Exercise> Skipping each picture, output the entries exactly as they stand below.

Dataset entries:

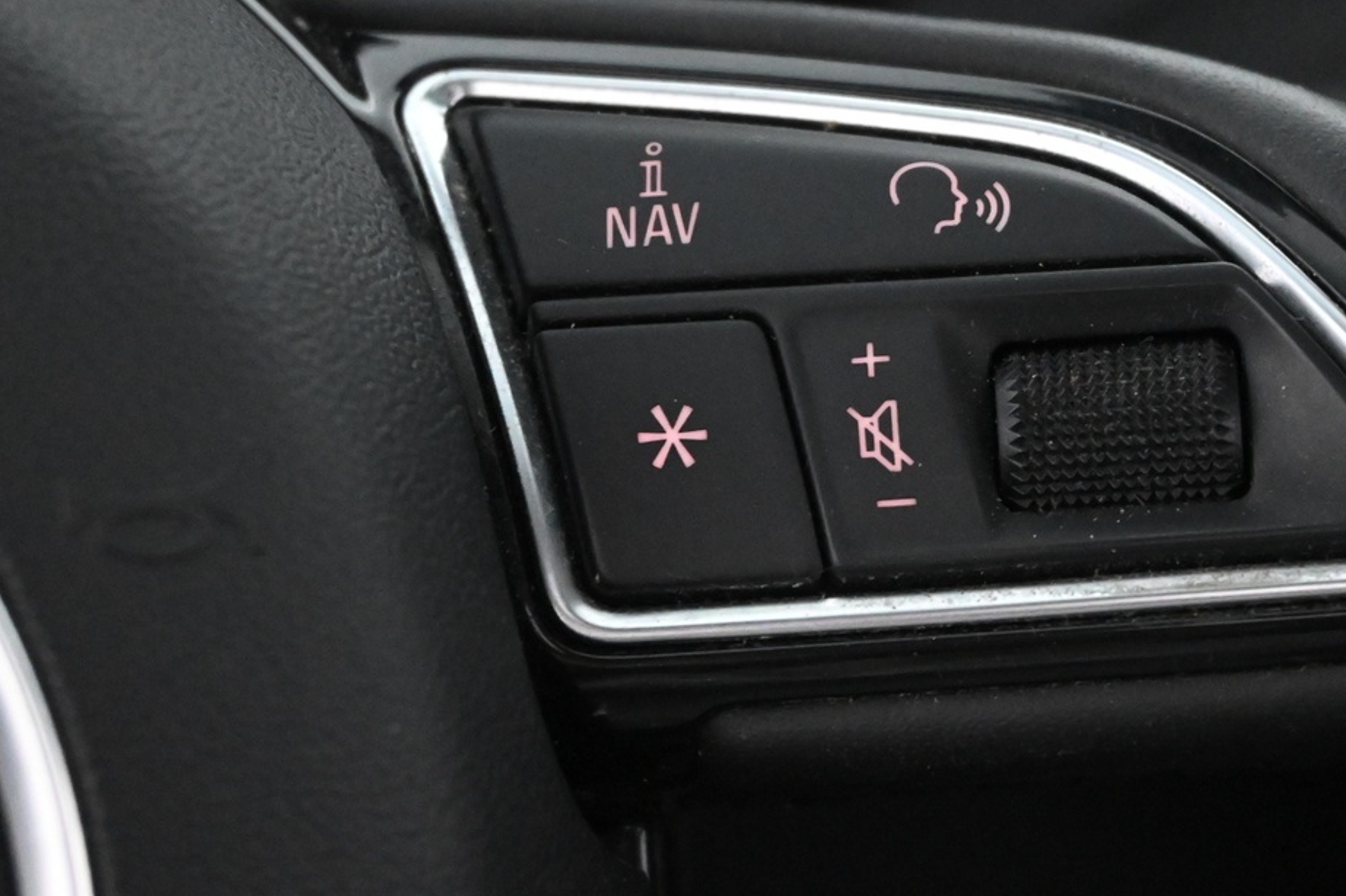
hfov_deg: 23.3
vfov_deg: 15.7
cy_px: 475
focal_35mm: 87
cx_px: 919
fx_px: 3247
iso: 7200
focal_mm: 33
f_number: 5
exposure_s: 1/50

Output for this exercise>
hfov_deg: 23.3
vfov_deg: 15.7
cy_px: 475
focal_35mm: 87
cx_px: 919
fx_px: 3247
iso: 7200
focal_mm: 33
f_number: 5
exposure_s: 1/50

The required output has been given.